_Task description_
Copy the text lines from all of the entries below word for word, leaving the pictures out of your answer.

_Given entries_
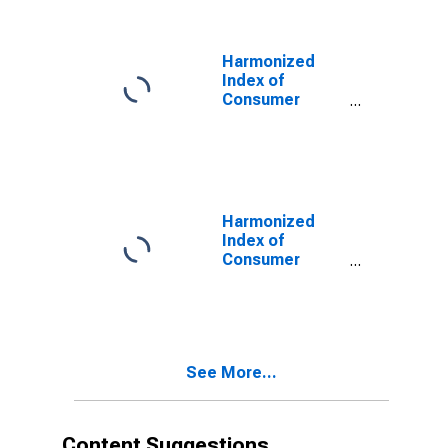
Alcohol and
Tobacco for
Denmark
Harmonized
Index of
Consumer
Prices: Overall
Index Excluding
Alcohol and
Tobacco for
Denmark
Harmonized
Index of
Consumer
Prices: Overall
Index Excluding
Energy and
Seasonal Food
for Denmark
See More...
Content Suggestions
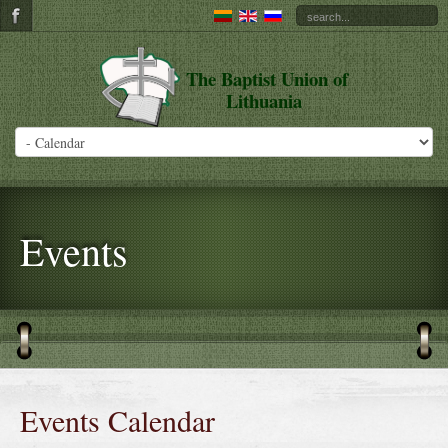
The Baptist Union of
Lithuania
Events
Events Calendar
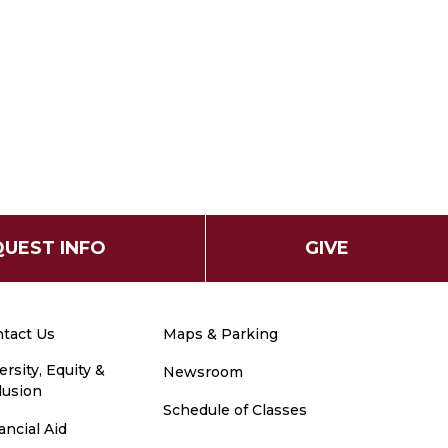
UEST INFO
GIVE
tact Us
Maps & Parking
ersity, Equity &
Newsroom
lusion
Schedule of Classes
ancial Aid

_Reply to the exercise_
Alcohol and
Tobacco for
Denmark
Harmonized
Index of
Consumer
Prices: Overall
Index Excluding
Alcohol and
Tobacco for
Denmark
Harmonized
Index of
Consumer
Prices: Overall
Index Excluding
Energy and
Seasonal Food
for Denmark
See More...
Content Suggestions
The Baptist Union of
Lithuania
Events
Events Calendar
UEST INFO
GIVE
tact Us
Maps & Parking
ersity, Equity &
Newsroom
lusion
Schedule of Classes
ancial Aid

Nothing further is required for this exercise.